Двусмысленность здесь не проистекает из смешения двух понятий, двух субстанций или двух свойств. Это не та двусмысленность, которая возникает в уже появившемся мире. Тем более, она не есть смешение бытия и небытия. То, что является, вовсе не превращается в ничто. Но явленность, которая не есть ничто, не есть и бытие, хотя бы интериорное; на самом деле она никоим образом не есть «в-себе». Она возникает словно из насмешки. Мы потешаемся над тем, кому на мгновение почудилась реальность, блистающая в своей явленности, как если бы это была сама кожа бытия. Ведь врожденное, последнее уже покидает эту кожу, где оно сверкало в своей наготе, как оболочку, которая его возвещает, скрывает, повторяет его очертания или деформирует его. Сомнение, которое рождается благодаря этой постоянно возобновляющейся двусмысленности и конституирует само появление феномена, не ставит здесь вопроса о зоркости взгляда, который неправомерно смешивал бы весьма различные существа в абсолютно однозначном мире; сомнение не примешивает сюда и вопроса о постоянстве форм этого мира, которые на самом деле были бы непрерывно увлекаемы будущим. Оно касается подлинности того, что является, как если бы в этом безмолвном и нерешительном появлении ложь обманывала себя, как если бы опасность заблуждения проистекала от самого заблуждения, а безмолвие было бы всего лишь формой говорения.
Безмолвный мир — это мир, который приходит к нам от другого, будь то даже злой гений. Его двусмысленность переходит в насмешку. Безмолвие, стало быть, не есть просто отсутствие речи; внутри безмолвия живет слово, как предательски сдерживаемый смех. Оно — изнанка говорения: собеседник подал знак, но знак этот нельзя истолковать; и вот в результате — пугающее безмолвие. Для другого слово заключается в том, что оно поддерживает посланные сигналы, что оно присутствует при собственном проявлении с помощью знаков, что своим присутствием оно устраняет двусмысленность.

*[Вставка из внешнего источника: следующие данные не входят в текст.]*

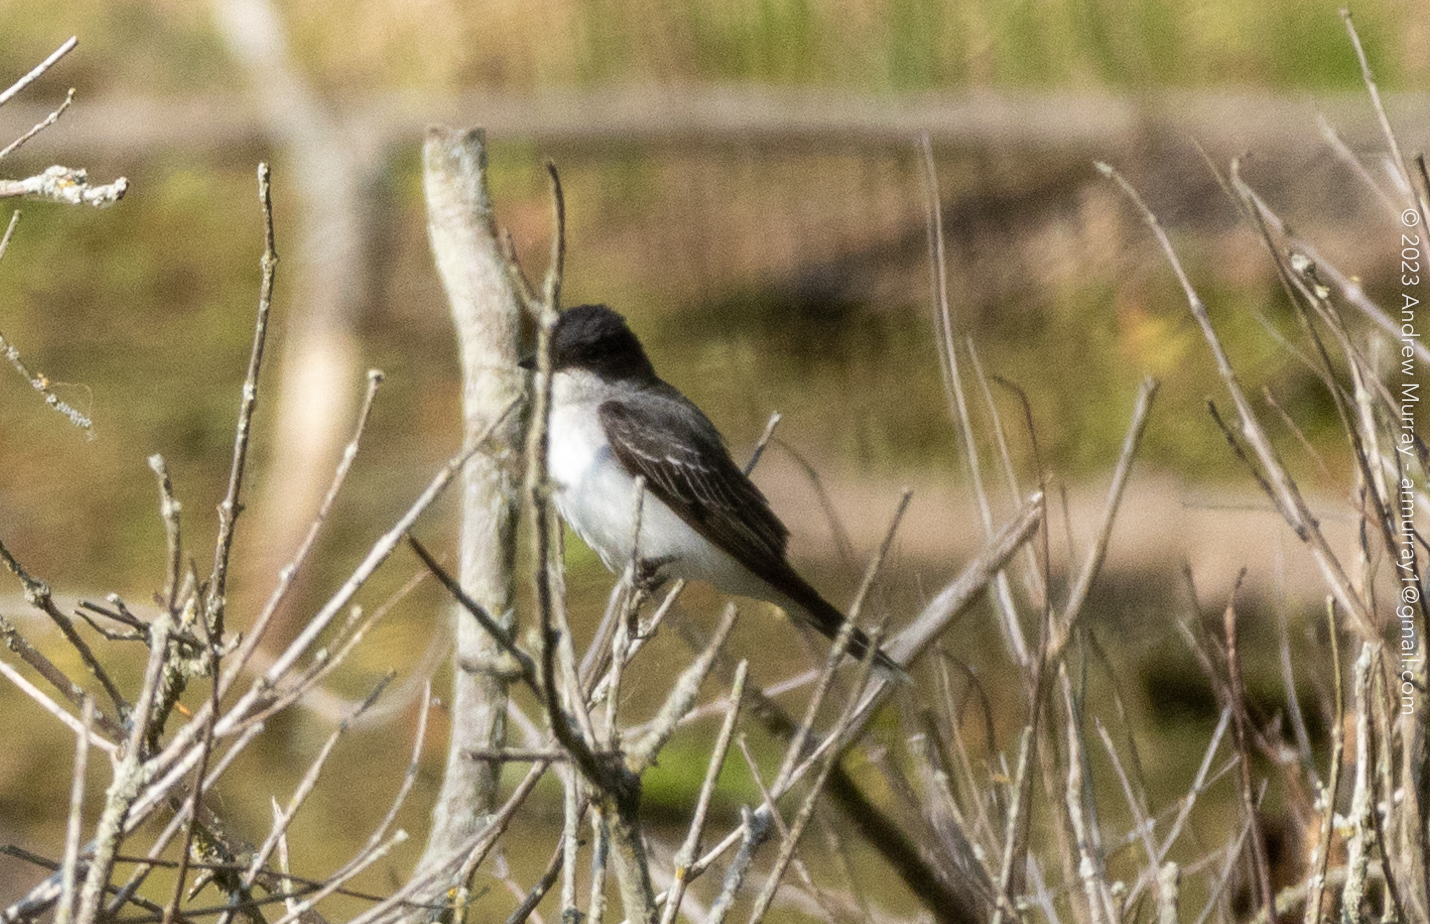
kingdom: Animalia
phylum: Chordata
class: Aves
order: Passeriformes
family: Tyrannidae
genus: Tyrannus
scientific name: Tyrannus tyrannus
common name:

Лживое слово злого гения не противостоит слову правдивому. Ложь находится в промежутке между иллюзией и серьезностью, где укрылся сомневающийся субъект. Ложь злого гения — за пределами любой лжи. Разумеется, говорящий человек может спрятаться за обычной ложью, но притворство остается в словах и, следовательно, может быть опровергнуто. Изнанка языка — это как бы смех, раскаты которого многократно повторяются, когда одна мистификация накладывается на другую, никогда не соприкасаясь с реальным языком и никогда не начиная сначала. Зрелище, которое являет собой безмолвный мир фактов, завораживает: каждое явление маскирует, мистифицирует до бесконечности, делая реальность невозможной. Такова ситуация, которую создают эти ухмыляющиеся существа, общающиеся друг с другом сквозь лабиринты, существа, которых Шекспир и Гете вывели в сценах с ведьмами, где речь держит антиязык и где ответить значило бы стать предметом насмешек.
б) Выражение — это основа
Двусмысленность проявления преодолевается через Выражение, представление мне иного, что является изначальным событием «означения» (signification). Понять значение не предполагает двигаться от одного члена отношения к другому либо узреть внутри того, что дано, некие отношения. Принять данное — значит уже принять его как то, что может научить, как выражение Иного. Речь не идет о том, чтобы мифически предположить бога, заявляющего о себе через свой мир: мир становится нашей темой (и в силу этого нашим объектом), как бы предложенной нам, он исходит от изначального обучения; в его лоне развивается и сама научная деятельность, в которой он нуждается. Мир дается нам в языке другого, его приносят предложения. Иной — вот основа феномена. Феномен не выводится из Иного: мы не обретаем его, восходя от знака, каковым является вещь, к собеседнику, посылающему этот знак путем, аналогичным тому, который ведет нас от видимости к вещи в себе. Ведь дедукция — это способ мышления, который применяется к уже данным объектам. Собеседник не может быть выведен с помощью дедукции, поскольку отношение между ним и мною предполагается любым доказательством. Оно предполагается любым символизмом, и не только потому, что следует условиться относительно этого символа, установить его правила, которые, как отмечает Платон в «Кратиле», не могут образовываться произвольно. Это отношение необходимо уже для тог о, чтобы то, что дано, явилось в виде знака, как знак, указывающий на говорящего, — чем бы ни было то, что обозначено этим знаком, пусть даже оно вообще не поддается расшифровке. Данное, хотя бы только для того, чтобы быть таковым, должно функционировать как знак. Тот, кто с помощью знака указывает на себя в качестве означающего этот знак, не является обозначаемым этим знаком: он высвобождает знак, отдает его. То, что дано, отсылает к дающему, но такая отсылка не является причинностью, она не есть и отношение знака к своему значению. Далее мы скажем об этом подробнее.